§ Available data:
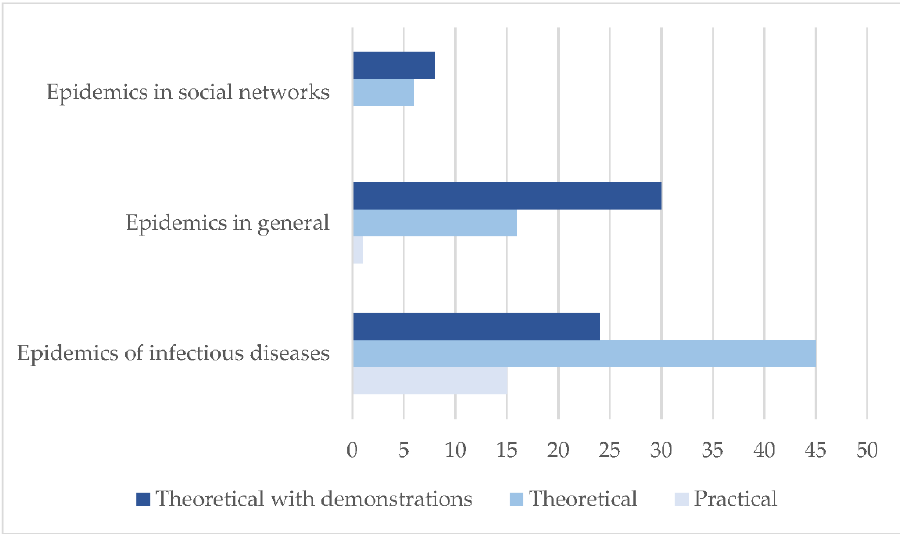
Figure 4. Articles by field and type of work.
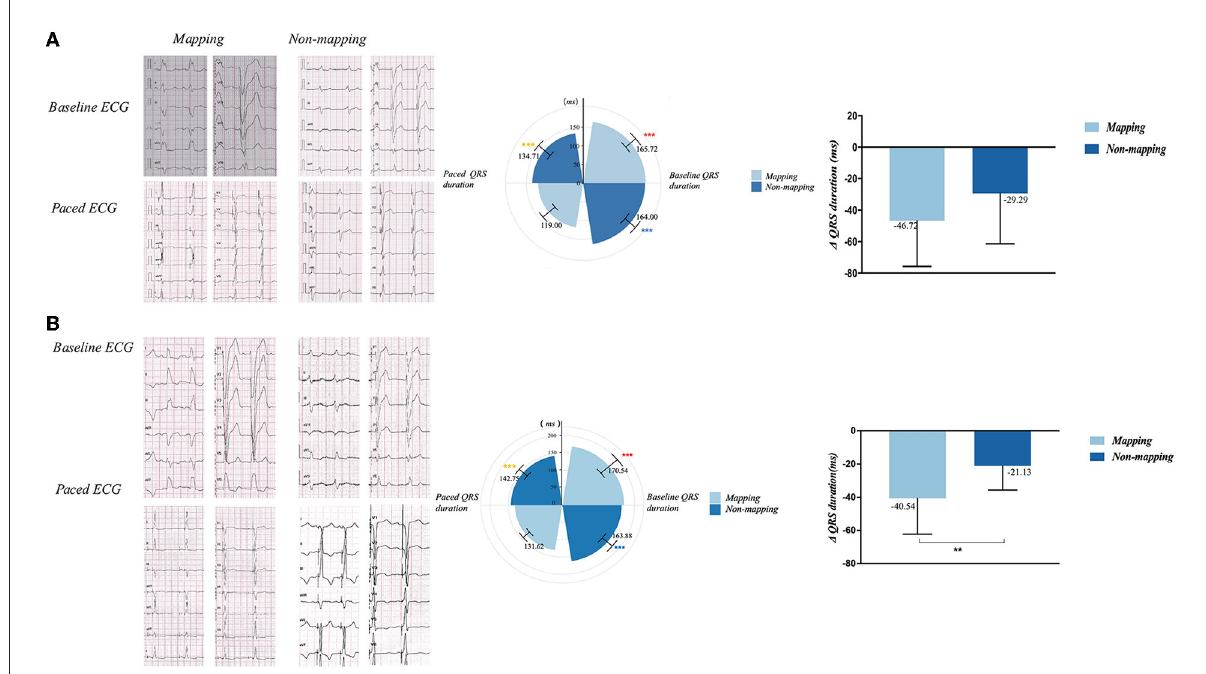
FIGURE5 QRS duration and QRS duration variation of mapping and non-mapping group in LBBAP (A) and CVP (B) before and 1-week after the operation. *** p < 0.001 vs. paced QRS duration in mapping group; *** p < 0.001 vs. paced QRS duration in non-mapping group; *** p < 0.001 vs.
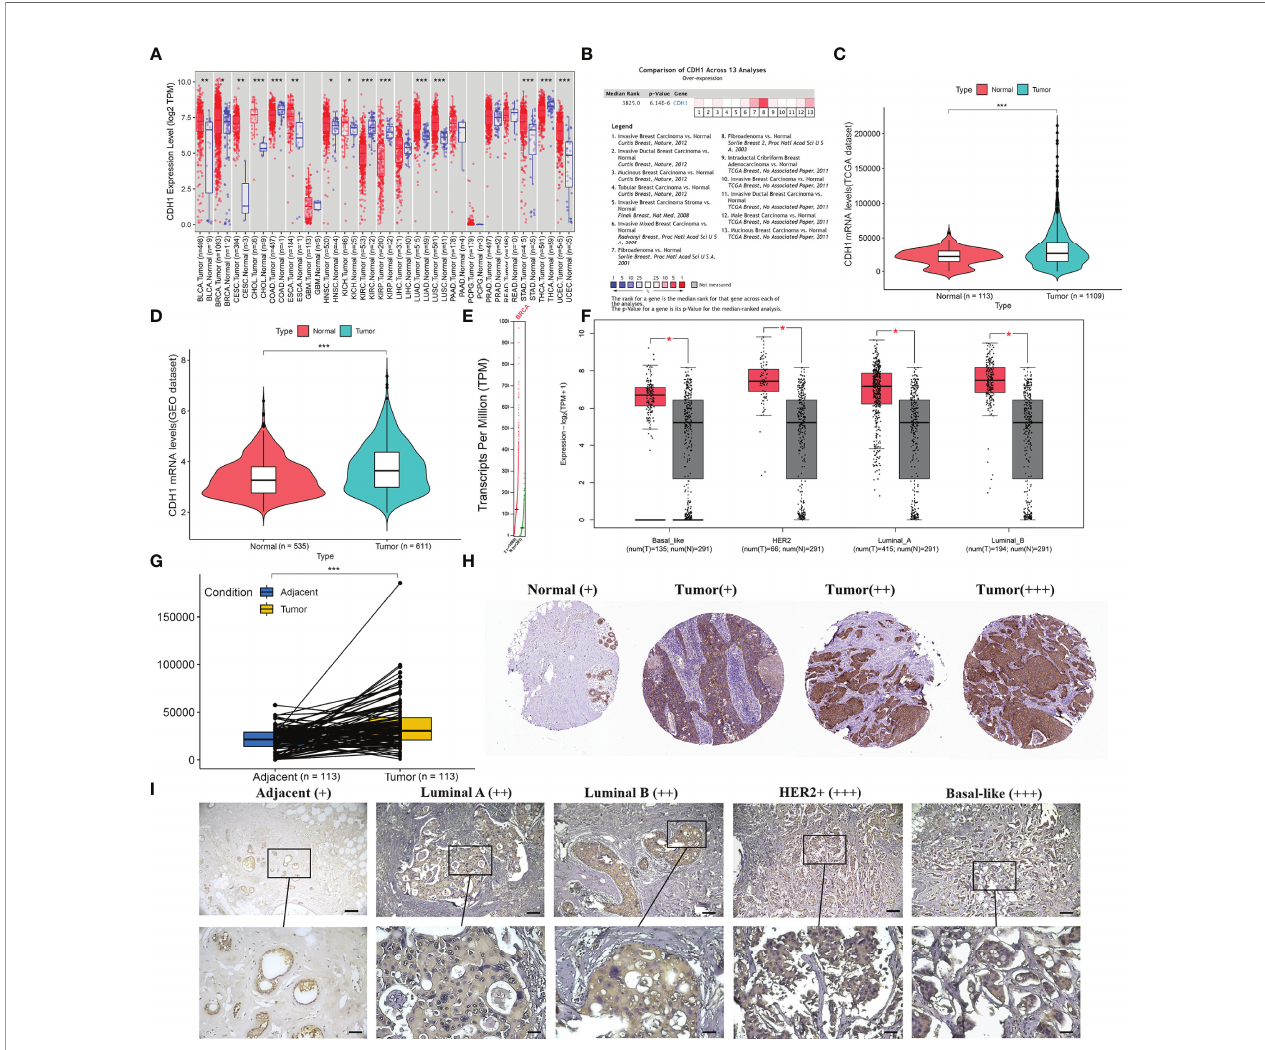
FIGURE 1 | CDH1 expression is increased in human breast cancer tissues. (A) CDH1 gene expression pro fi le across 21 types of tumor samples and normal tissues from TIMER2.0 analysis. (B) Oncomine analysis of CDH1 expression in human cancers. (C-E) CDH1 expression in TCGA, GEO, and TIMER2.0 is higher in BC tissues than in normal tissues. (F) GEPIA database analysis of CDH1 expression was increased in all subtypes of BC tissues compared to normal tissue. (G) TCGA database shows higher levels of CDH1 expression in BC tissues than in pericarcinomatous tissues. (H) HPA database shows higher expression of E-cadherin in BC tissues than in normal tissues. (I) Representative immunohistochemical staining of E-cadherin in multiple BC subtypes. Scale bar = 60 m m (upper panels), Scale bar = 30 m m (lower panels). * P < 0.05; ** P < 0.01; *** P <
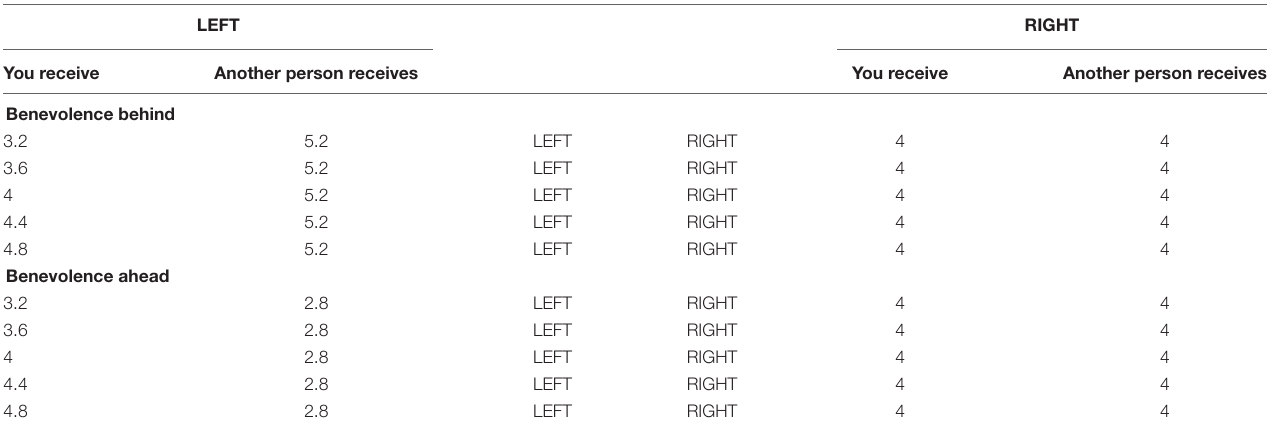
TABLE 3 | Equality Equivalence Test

§ Description of the task: Restate the full listing verbatim and drop every picture.

§ Written solution:
Figure 4. Articles by field and type of work.
FIGURE5 QRS duration and QRS duration variation of mapping and non-mapping group in LBBAP (A) and CVP (B) before and 1-week after the operation. *** p < 0.001 vs. paced QRS duration in mapping group; *** p < 0.001 vs. paced QRS duration in non-mapping group; *** p < 0.001 vs.
FIGURE 1 | CDH1 expression is increased in human breast cancer tissues. (A) CDH1 gene expression pro fi le across 21 types of tumor samples and normal tissues from TIMER2.0 analysis. (B) Oncomine analysis of CDH1 expression in human cancers. (C-E) CDH1 expression in TCGA, GEO, and TIMER2.0 is higher in BC tissues than in normal tissues. (F) GEPIA database analysis of CDH1 expression was increased in all subtypes of BC tissues compared to normal tissue. (G) TCGA database shows higher levels of CDH1 expression in BC tissues than in pericarcinomatous tissues. (H) HPA database shows higher expression of E-cadherin in BC tissues than in normal tissues. (I) Representative immunohistochemical staining of E-cadherin in multiple BC subtypes. Scale bar = 60 m m (upper panels), Scale bar = 30 m m (lower panels). * P < 0.05; ** P < 0.01; *** P <
TABLE 3 | Equality Equivalence Test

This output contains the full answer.